_Reading text_.

Exclusion clauses: Wasted expenditure distinct from loss of profit, says Court of Appeal

In a key judgment, the Court of Appeal has reversed a controversial High Court decision and held that a loss of profit exclusion in a contract did not exclude a claim for wasted expenditure. At least £80 million turned on the construction of that one clause. Sally Mewies and Gwendoline Davies, Partners in Walker Morris’ Technology & Digital and Commercial Dispute Resolution Teams, consider Soteria Insurance Limited v IBM United Kingdom Limited [1] and the judgment’s practical implications.

What practical advice arises?

Pending a potential appeal by IBM to the Supreme Court, this judgment provides welcome clarity. Taking into account the Court of Appeal’s reasoning (see below), and the potentially significant cost implications of getting things wrong, commercial parties should draft the exclusion clauses in their contracts with care.

_Supplied material_.
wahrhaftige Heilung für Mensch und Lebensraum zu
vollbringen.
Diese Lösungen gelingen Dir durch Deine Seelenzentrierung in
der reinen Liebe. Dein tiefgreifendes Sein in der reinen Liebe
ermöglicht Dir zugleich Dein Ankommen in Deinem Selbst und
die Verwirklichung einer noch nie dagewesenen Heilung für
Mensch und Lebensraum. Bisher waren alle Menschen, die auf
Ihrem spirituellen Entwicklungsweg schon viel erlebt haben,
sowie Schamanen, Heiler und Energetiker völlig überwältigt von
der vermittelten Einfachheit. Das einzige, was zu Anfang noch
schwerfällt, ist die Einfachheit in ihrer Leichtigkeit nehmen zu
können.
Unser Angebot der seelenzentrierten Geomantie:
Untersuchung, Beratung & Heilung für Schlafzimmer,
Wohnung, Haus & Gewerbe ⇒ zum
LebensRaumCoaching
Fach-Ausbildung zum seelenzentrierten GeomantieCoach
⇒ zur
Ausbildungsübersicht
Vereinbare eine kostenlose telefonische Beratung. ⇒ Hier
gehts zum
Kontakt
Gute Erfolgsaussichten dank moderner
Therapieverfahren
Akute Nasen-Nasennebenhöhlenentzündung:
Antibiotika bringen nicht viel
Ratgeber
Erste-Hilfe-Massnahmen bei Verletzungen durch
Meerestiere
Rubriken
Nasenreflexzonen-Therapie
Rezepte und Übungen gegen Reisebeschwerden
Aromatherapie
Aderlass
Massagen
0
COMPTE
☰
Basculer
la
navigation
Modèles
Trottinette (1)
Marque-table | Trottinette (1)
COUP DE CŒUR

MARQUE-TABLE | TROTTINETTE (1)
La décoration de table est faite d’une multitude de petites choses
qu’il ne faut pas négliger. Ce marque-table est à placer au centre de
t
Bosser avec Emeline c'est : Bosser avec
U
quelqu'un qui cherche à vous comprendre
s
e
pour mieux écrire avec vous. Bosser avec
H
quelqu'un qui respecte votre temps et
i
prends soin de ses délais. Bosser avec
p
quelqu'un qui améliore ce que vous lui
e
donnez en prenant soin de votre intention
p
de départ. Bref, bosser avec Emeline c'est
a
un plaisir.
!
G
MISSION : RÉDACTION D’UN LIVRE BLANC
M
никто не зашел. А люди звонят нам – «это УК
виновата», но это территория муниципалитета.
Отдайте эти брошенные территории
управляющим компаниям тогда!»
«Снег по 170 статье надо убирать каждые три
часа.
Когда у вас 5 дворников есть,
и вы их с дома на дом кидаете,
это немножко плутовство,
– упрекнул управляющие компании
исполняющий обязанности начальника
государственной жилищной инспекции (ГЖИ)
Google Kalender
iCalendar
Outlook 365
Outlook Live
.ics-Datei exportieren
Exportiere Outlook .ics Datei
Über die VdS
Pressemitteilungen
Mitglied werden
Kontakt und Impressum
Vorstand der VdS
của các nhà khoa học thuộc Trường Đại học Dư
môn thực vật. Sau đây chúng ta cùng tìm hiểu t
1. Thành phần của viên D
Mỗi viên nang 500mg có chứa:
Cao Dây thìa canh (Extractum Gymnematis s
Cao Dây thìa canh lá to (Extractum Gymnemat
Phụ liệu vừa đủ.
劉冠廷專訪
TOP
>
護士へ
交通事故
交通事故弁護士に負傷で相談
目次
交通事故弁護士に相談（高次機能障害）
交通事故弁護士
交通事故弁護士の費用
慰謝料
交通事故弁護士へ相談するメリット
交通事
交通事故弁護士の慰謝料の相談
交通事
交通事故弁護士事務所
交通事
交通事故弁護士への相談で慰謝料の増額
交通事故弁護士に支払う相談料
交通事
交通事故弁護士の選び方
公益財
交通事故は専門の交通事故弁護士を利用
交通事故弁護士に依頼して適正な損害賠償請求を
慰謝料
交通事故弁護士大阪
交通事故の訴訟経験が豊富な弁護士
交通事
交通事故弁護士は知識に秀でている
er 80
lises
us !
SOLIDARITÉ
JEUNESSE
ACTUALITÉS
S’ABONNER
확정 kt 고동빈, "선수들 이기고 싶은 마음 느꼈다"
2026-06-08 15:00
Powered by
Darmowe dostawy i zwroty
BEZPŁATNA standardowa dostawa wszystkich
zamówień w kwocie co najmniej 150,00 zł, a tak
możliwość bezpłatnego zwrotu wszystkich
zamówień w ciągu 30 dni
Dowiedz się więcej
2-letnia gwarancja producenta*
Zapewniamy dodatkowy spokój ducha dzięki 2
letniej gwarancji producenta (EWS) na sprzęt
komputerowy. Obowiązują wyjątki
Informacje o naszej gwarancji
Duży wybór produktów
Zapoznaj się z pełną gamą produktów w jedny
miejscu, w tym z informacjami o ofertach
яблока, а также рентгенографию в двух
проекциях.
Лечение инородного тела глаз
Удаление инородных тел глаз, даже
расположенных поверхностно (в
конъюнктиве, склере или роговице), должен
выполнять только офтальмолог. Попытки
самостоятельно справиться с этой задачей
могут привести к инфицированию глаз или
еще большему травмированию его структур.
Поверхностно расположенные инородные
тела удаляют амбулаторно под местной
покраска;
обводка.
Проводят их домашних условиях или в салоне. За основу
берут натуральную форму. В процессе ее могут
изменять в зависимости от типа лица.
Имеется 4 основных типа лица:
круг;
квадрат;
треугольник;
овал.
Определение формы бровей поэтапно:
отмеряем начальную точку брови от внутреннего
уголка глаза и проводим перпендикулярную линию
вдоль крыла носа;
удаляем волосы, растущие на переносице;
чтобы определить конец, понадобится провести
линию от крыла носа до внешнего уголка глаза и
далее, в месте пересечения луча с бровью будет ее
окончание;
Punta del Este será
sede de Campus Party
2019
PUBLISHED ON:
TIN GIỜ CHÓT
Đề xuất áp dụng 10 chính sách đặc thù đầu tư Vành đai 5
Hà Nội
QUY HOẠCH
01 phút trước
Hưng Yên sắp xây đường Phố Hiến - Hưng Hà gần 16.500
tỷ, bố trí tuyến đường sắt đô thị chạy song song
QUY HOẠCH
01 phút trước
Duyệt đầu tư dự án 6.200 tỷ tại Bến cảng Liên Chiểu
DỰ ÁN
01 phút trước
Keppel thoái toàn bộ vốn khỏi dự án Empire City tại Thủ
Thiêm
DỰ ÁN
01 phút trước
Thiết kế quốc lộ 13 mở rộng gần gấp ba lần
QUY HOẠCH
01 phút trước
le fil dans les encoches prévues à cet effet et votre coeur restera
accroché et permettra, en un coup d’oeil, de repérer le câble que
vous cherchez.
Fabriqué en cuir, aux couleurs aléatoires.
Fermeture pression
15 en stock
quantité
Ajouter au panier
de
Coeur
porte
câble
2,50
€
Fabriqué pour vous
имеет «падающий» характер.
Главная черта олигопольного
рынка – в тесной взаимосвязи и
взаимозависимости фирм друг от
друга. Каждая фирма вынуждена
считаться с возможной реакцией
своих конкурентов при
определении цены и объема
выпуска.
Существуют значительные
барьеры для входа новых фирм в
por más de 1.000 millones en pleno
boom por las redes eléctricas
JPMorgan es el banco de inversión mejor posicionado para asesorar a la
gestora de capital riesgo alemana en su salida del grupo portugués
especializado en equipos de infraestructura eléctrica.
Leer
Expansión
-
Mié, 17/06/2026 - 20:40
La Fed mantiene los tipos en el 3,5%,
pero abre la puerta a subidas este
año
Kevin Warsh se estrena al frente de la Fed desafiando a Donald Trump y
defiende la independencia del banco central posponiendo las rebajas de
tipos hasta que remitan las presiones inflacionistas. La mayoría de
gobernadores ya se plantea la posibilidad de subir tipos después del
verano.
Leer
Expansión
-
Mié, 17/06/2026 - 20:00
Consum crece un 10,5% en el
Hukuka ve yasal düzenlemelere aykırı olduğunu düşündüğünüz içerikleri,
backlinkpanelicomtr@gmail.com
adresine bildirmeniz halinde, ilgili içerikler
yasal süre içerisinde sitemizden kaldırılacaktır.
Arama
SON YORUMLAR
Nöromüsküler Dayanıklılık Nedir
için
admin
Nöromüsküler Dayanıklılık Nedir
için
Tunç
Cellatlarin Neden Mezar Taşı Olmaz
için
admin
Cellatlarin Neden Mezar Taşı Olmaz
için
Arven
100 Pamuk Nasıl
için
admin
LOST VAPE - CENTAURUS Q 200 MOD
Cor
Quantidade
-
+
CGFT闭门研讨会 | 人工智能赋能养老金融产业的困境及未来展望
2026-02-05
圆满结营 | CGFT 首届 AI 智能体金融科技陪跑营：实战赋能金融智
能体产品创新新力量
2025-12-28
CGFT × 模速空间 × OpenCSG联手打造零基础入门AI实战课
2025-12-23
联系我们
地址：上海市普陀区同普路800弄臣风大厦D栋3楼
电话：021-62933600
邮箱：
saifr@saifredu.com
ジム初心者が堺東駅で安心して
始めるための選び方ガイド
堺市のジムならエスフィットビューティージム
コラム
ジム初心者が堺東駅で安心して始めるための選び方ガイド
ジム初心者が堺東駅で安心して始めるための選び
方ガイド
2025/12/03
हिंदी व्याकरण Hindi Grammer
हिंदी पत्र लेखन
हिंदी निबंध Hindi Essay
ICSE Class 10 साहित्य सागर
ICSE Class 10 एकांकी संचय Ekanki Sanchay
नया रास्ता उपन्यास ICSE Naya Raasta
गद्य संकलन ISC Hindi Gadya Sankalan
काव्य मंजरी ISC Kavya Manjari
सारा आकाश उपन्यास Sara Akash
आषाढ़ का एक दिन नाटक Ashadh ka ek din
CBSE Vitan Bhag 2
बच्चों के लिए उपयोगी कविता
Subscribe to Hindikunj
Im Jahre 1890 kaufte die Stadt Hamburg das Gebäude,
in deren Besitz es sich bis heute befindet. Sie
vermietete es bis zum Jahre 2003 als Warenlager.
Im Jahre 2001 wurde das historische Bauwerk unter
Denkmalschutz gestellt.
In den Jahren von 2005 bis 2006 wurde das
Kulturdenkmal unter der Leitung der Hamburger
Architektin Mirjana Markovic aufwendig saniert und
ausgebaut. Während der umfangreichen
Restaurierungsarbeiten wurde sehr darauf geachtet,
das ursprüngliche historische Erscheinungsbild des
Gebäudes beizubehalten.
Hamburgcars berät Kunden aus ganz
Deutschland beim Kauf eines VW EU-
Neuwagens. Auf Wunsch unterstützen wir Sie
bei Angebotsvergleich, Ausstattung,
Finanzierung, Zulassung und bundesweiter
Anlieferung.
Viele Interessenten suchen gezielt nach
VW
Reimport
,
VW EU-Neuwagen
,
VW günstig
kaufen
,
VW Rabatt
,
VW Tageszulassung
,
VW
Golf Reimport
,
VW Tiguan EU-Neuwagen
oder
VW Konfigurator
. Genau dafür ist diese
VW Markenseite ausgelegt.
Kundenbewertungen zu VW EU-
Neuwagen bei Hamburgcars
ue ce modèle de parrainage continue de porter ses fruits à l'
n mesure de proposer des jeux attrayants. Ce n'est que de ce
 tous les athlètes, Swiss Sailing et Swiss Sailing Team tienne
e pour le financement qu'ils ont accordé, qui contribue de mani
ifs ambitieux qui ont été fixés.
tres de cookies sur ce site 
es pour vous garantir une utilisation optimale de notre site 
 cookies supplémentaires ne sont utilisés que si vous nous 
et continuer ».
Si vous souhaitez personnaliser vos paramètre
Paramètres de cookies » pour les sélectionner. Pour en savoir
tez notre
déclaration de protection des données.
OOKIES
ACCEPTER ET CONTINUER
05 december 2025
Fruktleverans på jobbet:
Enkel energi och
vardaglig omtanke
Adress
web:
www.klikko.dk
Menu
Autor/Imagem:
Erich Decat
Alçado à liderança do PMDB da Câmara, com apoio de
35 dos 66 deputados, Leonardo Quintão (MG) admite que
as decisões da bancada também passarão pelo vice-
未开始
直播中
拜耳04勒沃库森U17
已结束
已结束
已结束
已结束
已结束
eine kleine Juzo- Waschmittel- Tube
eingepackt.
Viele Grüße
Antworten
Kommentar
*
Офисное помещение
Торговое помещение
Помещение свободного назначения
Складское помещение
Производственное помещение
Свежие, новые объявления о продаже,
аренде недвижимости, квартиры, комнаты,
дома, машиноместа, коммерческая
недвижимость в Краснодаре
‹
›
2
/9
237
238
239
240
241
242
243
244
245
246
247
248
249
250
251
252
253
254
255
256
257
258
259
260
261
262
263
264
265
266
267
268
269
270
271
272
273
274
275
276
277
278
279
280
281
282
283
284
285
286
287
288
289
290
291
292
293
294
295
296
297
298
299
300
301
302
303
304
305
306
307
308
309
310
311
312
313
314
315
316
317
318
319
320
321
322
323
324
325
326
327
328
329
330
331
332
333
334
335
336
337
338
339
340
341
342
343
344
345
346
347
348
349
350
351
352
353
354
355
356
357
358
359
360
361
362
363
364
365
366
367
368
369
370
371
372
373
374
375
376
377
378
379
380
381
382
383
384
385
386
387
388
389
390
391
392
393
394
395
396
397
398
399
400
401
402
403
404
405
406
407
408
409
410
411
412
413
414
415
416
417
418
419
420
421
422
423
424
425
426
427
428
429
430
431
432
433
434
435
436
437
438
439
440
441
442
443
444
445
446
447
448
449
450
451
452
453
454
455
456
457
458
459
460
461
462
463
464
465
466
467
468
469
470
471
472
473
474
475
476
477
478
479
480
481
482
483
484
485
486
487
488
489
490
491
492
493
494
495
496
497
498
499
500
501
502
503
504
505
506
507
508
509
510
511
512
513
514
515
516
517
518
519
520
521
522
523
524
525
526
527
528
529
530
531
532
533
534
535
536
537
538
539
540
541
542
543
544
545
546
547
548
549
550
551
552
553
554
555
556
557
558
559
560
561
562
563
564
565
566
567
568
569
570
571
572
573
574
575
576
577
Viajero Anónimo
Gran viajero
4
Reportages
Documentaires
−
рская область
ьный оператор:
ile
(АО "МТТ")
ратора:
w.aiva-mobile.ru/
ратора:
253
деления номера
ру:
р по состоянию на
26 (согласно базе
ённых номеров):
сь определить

_Instructions to follow_. Carry on the article about the Court of Appeal's ruling on exclusion clauses, starting right after its last sentence.

_Result for this exercise_.
While common sense has been restored, this case demonstrates the dangers of using templated exclusion clauses in all cases without careful consideration of the losses that are likely to be incurred if there is a serious breach. It won’t be possible to change this pattern of behaviour in many business as usual contracts because it has become so commonplace, but in high value strategic agreements more thought and perhaps different language should be considered.

Parties seeking to exclude or limit liability for wasted expenditure claims should include express wording to that effect and think carefully about tailoring their wording/including specific definitions in the context of the particular transaction – what types of loss might arise and what exactly is it that you are seeking to exclude?

Given the court’s reference to an earlier case [2], where the draconian consequences of a clause expressly excluding liability for “revenue or profits, anticipated savings or wasted expenditure…” in circumstances of wrongful repudiation led the court to restrict the clause only to defective performance, parties intending exclusions to apply in instances of repudiation may also wish to provide for this expressly in their drafting.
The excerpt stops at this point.